Start With No is a book that will make you grit your teeth if you are a member of the win-win negotiating school, but one that will also make you think about what it really means to be a negotiator. Jim Camp is a contrarian who views today's leading negotiating school, win-win or "interest- based" negotiations, as "...hopelessly misguided as a basis for good negotiating..." (p. 1).
Camp is not a subtle writer and his condemnation gives no quarter. "It's [win-win] all double talk," Camp asserts (p. 3). Lest the reader miss the point, Camp hammers it home by calling win-win negotiation "... the worst possible way to get the best possible deal" (p. 2). In fact, he adds, "... a gung-ho, win-win negotiator on the other side of the table is a sitting duck" (p. 4).

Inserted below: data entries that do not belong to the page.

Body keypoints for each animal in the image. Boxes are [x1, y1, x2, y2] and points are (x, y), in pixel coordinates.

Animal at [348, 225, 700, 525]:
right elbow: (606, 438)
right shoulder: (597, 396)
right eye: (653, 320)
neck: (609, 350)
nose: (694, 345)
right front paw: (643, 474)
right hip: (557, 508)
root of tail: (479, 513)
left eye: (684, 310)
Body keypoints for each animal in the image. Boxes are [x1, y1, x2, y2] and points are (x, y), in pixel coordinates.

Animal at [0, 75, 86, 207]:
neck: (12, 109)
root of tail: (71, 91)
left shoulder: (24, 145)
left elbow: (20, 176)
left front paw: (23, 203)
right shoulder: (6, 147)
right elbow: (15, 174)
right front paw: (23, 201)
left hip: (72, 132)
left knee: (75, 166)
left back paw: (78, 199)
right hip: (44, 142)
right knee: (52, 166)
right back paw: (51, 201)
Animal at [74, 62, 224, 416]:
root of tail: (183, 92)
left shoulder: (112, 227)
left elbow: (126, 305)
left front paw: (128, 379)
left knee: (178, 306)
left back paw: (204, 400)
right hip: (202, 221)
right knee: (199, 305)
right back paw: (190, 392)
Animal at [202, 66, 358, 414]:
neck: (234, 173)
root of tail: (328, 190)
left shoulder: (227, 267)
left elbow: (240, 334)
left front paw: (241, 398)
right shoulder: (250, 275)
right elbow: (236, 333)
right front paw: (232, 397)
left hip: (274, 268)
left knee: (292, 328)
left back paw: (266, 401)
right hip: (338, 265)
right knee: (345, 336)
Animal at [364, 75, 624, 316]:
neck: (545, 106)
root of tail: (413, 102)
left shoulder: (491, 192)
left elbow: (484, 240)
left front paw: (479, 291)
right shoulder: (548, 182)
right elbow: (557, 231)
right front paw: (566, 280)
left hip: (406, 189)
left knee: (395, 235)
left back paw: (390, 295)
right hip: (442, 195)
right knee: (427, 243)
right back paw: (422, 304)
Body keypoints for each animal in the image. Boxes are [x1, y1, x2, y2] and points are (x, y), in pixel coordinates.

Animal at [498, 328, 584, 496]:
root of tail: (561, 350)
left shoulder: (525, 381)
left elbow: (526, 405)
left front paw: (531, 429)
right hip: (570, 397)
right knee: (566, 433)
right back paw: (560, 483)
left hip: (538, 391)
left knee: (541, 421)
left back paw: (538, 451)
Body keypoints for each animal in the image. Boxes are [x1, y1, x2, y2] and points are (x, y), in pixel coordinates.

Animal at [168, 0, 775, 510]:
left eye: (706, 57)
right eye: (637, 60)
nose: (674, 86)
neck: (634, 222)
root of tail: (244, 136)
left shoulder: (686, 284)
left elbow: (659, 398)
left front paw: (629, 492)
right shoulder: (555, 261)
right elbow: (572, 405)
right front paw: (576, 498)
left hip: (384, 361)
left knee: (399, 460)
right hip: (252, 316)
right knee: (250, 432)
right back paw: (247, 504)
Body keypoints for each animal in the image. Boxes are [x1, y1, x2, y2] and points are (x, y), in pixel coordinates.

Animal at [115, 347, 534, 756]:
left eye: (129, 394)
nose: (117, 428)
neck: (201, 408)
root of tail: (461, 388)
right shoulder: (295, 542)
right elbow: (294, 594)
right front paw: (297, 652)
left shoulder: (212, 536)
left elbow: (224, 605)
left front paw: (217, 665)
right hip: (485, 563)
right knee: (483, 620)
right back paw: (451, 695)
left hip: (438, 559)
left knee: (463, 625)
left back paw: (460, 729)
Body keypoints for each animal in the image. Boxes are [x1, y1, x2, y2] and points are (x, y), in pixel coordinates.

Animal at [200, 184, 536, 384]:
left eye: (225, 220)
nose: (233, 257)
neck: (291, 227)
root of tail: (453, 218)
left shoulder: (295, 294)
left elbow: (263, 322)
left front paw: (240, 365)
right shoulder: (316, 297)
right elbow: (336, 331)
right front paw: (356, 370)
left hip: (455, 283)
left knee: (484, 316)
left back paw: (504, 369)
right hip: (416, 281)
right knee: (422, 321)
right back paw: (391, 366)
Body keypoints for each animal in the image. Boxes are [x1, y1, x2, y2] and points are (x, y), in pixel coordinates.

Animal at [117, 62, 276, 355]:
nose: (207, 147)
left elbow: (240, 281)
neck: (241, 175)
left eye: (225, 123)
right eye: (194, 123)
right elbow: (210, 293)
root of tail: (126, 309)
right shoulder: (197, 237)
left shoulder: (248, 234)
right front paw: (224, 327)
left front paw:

In Jim Camp's view of negotiations, the parties are "adversaries" not collaborators. Often, these adversaries are "tigers," sometimes masquerading as win-win advocates only in order to pounce on na´ve negotiators who have been lured into a cunning charade. The negotiating arena, as Camp portrays it, is a dangerous world and the win-win negotiator is easy prey for the wily adversary.
Indeed, the negotiator does operate in a treacherous landscape. Wolves, or in this case "tigers," dressed in sheep's clothing are the subjects of one of the oldest cautionary tales in human history. Every negotiator of any school who forgets that lesson is in considerable peril.
Before we turn to Jim Camp's choice of negotiating system, it is important to note that because negotiations are human interactions they require approaches as differing as the people who engage in them. It is not a "one size fits all" art form.
Every successful negotiator may have a preferred approach, but must be a versatile and skilled practitioner across the range of negotiating styles they will encounter in the field. The possession of a one-stringed bow in a world of multi-faceted individuals is always a recipe for disaster.